Repeat the data exactly, please; no pictures belong in the copy.

————————

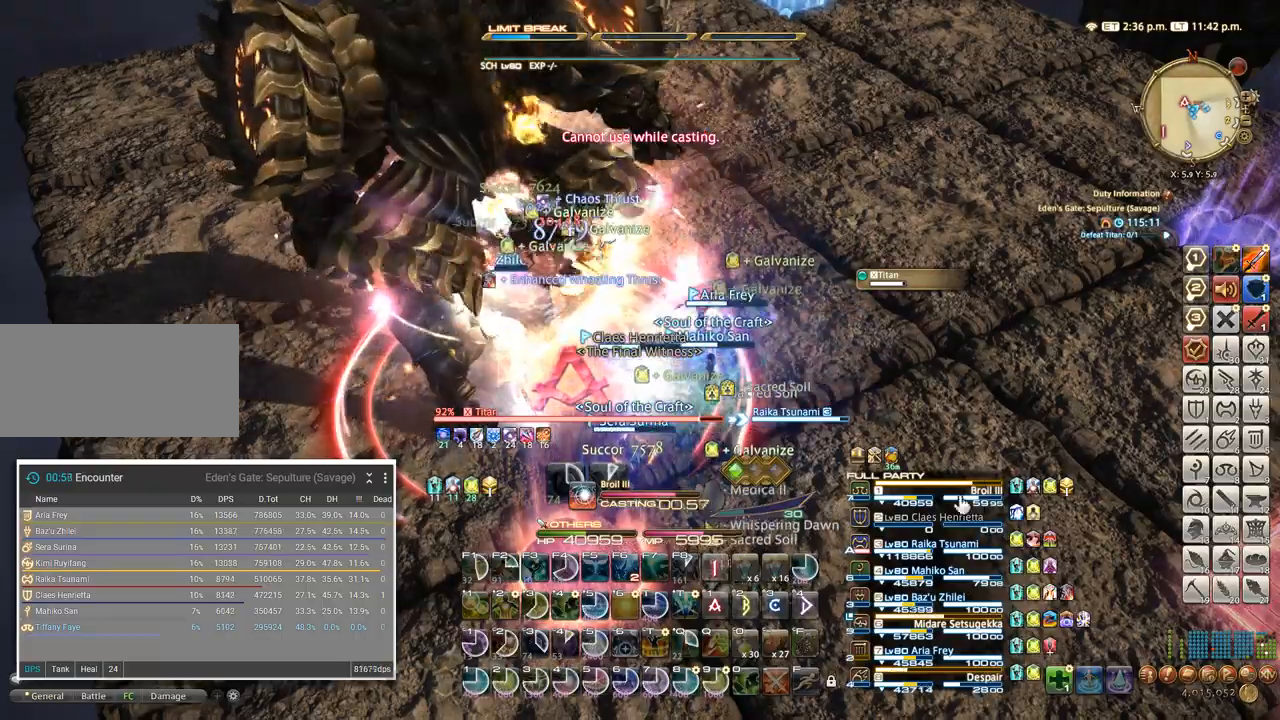
Gameplay with keyboard; each line is a JSON object with the keys held at the frame after it. "events" lists presses ("down") and releases ("up") of ".", "/", "0", "1", "2", "3", "4", "5", "6", "7", "8", "9", "a", "alt_l", "alt_r", "b", "backslash", "backspace", "c", "caps_lock", "comma", "ctrl_l", "ctrl_r", "d", "e", "equals", "escape", "f", "f1", "f10", "f11", "f12", "f2", "f3", "f4", "f5", "f6", "f7", "f8", "f9", "g", "h", "i", "j", "k", "l", "lbracket", "m", "minus", "n", "o", "p", "q", "quote", "r", "rbracket", "return", "s", "semicolon", "shift_l", "shift_r", "space", "super", "t", "tab", "tilde", "u", "v", "w", "x", "y" and "z" between this image and that frame as [ms after this image, input, new state], when the widget could be followed in between. No other keys are recorded. Mouse input is not recorded.
{"keys": [], "events": []}
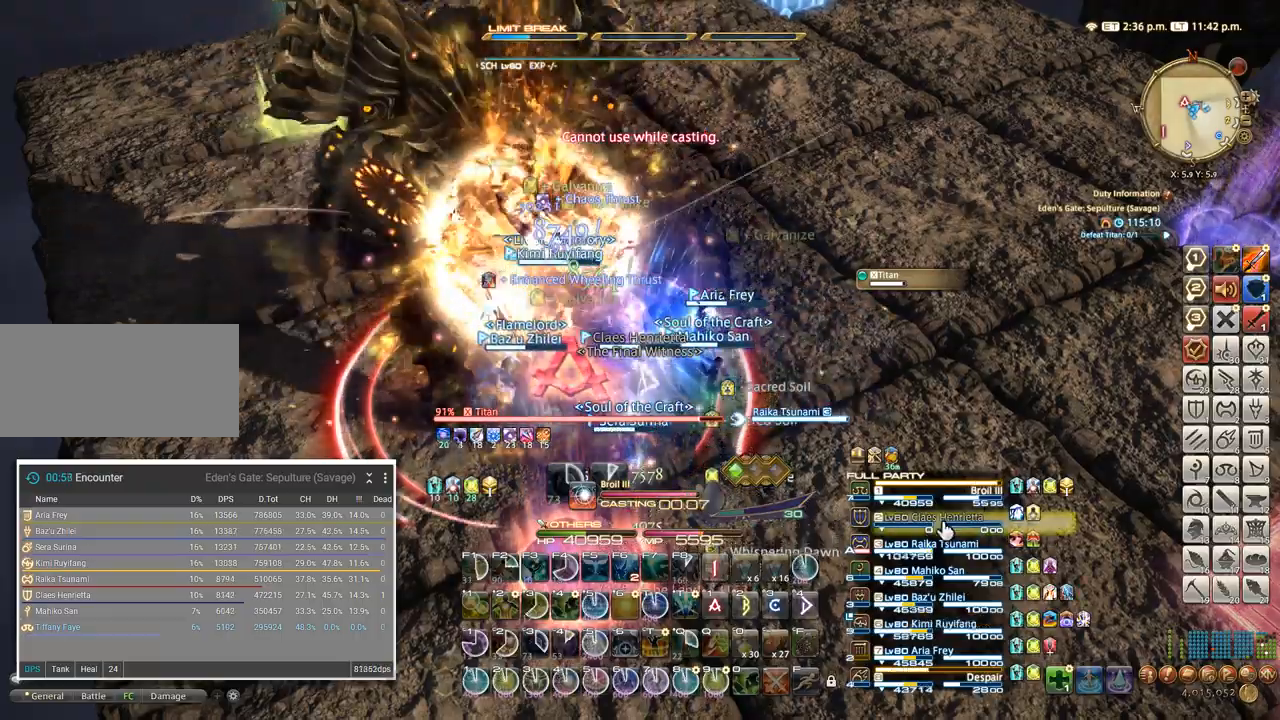
{"keys": ["2"], "events": [[67, "d", "down"], [100, "w", "down"], [183, "d", "up"], [183, "w", "up"], [483, "2", "down"]]}
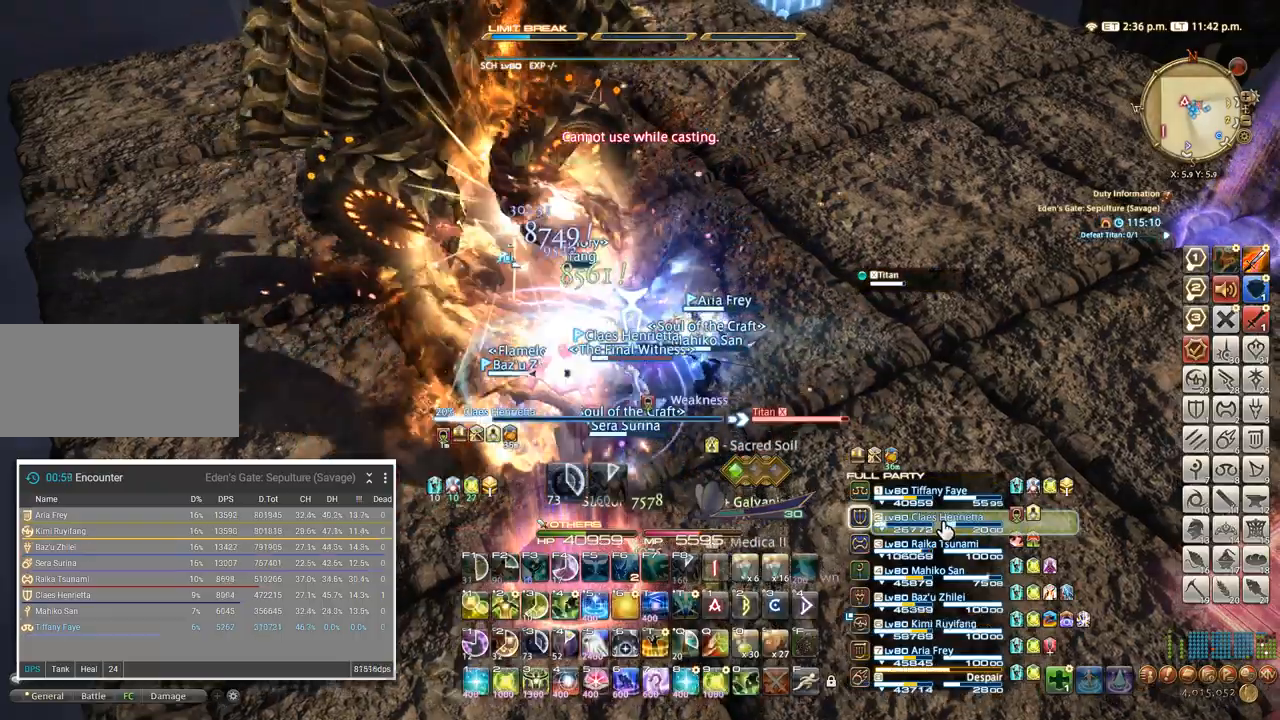
{"keys": [], "events": [[50, "2", "up"], [150, "2", "down"], [183, "2", "up"], [250, "2", "down"], [317, "2", "up"]]}
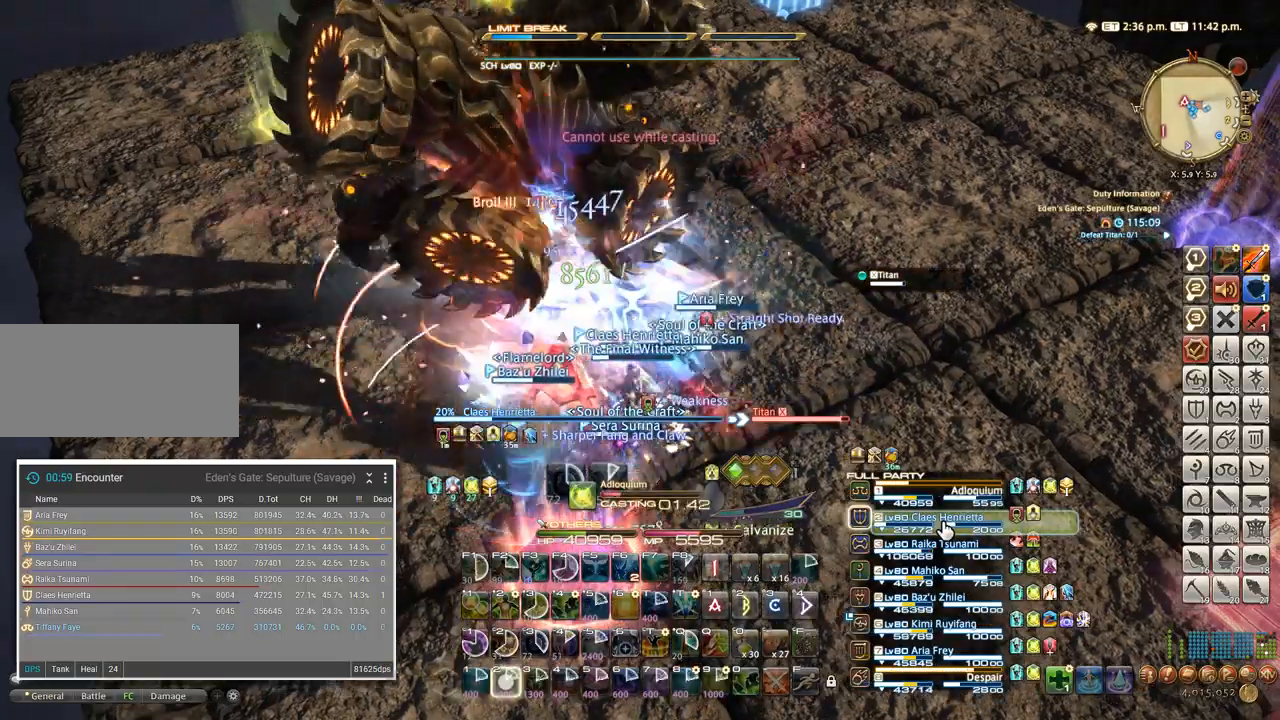
{"keys": ["shift_l"], "events": [[200, "shift_l", "down"]]}
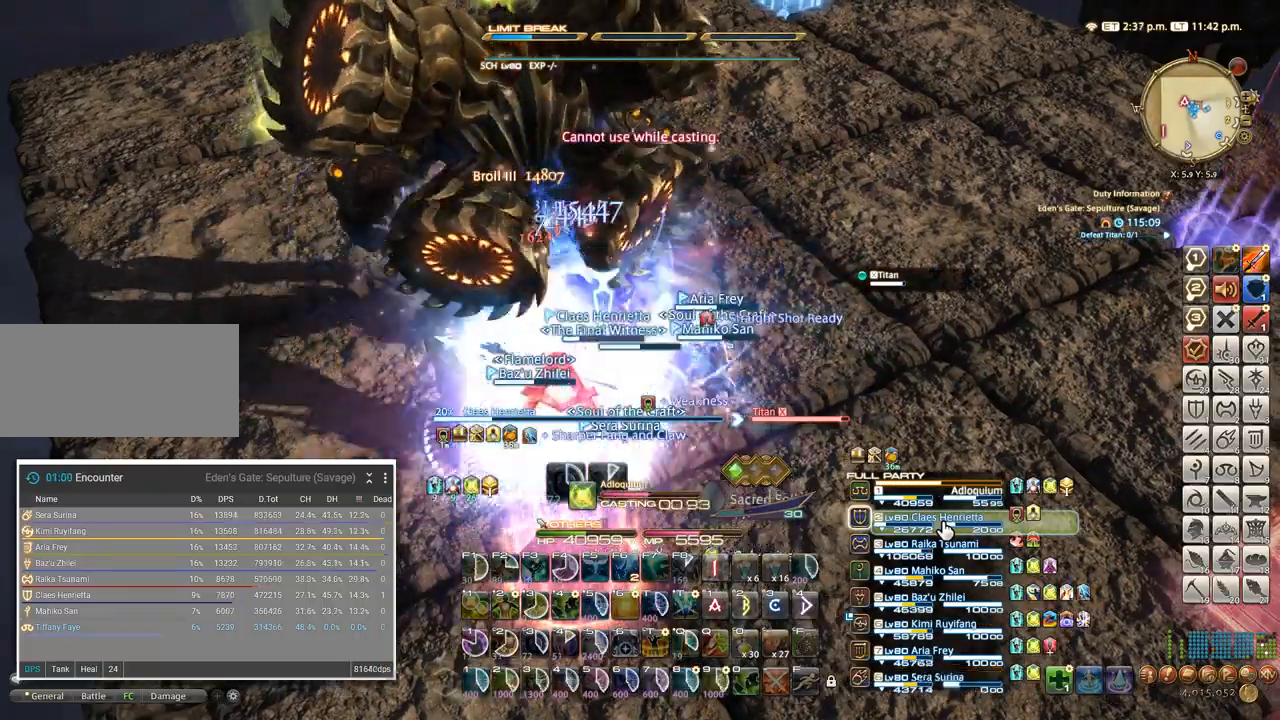
{"keys": ["4", "shift_l"], "events": [[267, "4", "down"], [350, "4", "up"], [450, "4", "down"]]}
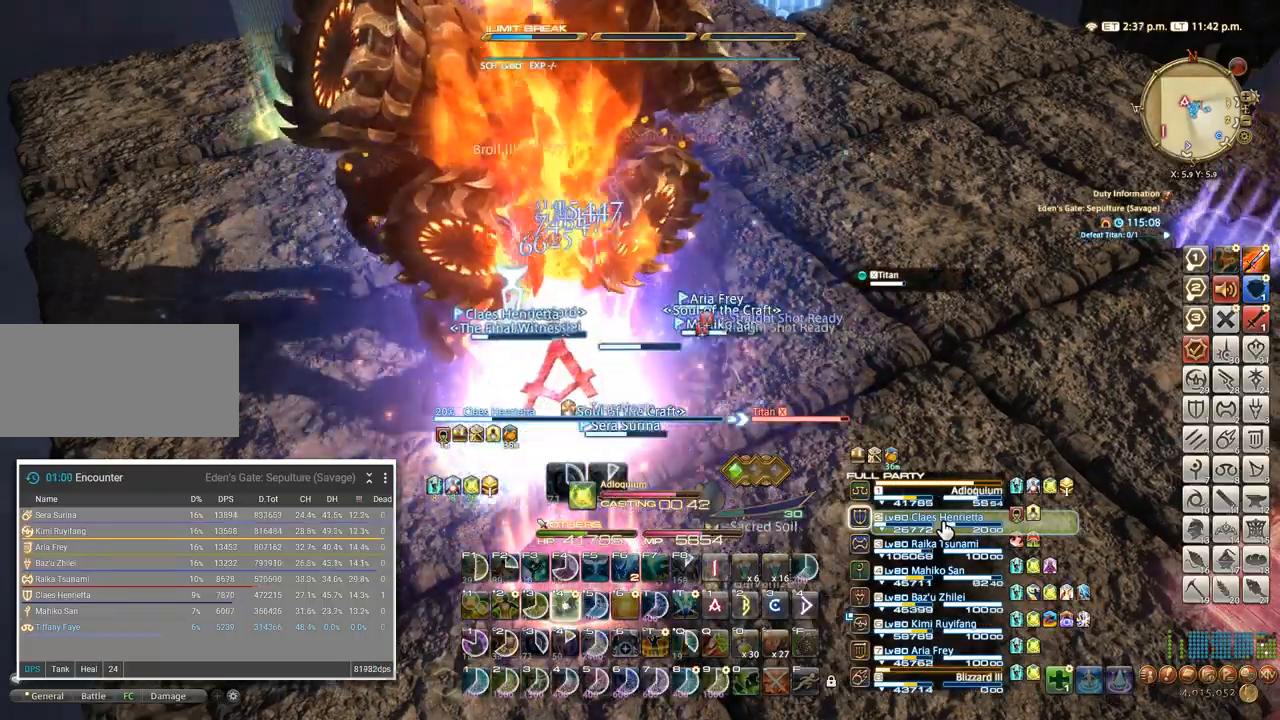
{"keys": ["shift_l"]}
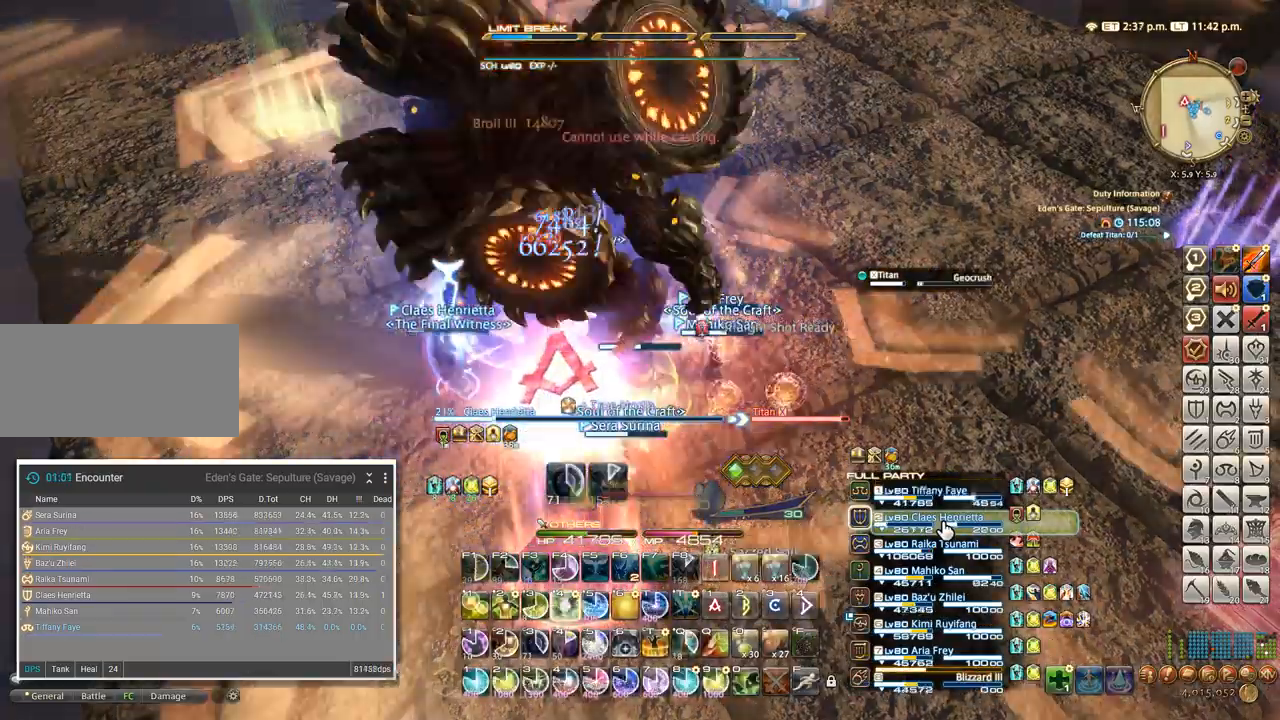
{"keys": []}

————————

- Reply to the exercise -
Gameplay with keyboard; each line is a JSON object with the keys held at the frame after it. "events" lists presses ("down") and releases ("up") of ".", "/", "0", "1", "2", "3", "4", "5", "6", "7", "8", "9", "a", "alt_l", "alt_r", "b", "backslash", "backspace", "c", "caps_lock", "comma", "ctrl_l", "ctrl_r", "d", "e", "equals", "escape", "f", "f1", "f10", "f11", "f12", "f2", "f3", "f4", "f5", "f6", "f7", "f8", "f9", "g", "h", "i", "j", "k", "l", "lbracket", "m", "minus", "n", "o", "p", "q", "quote", "r", "rbracket", "return", "s", "semicolon", "shift_l", "shift_r", "space", "super", "t", "tab", "tilde", "u", "v", "w", "x", "y" and "z" between this image and that frame as [ms after this image, input, new state], when the widget could be followed in between. No other keys are recorded. Mouse input is not recorded.
{"keys": [], "events": []}
{"keys": ["2"], "events": [[67, "d", "down"], [100, "w", "down"], [183, "d", "up"], [183, "w", "up"], [483, "2", "down"]]}
{"keys": [], "events": [[50, "2", "up"], [150, "2", "down"], [183, "2", "up"], [250, "2", "down"], [317, "2", "up"]]}
{"keys": ["shift_l"], "events": [[200, "shift_l", "down"]]}
{"keys": ["4", "shift_l"], "events": [[267, "4", "down"], [350, "4", "up"], [450, "4", "down"]]}
{"keys": ["shift_l"]}
{"keys": []}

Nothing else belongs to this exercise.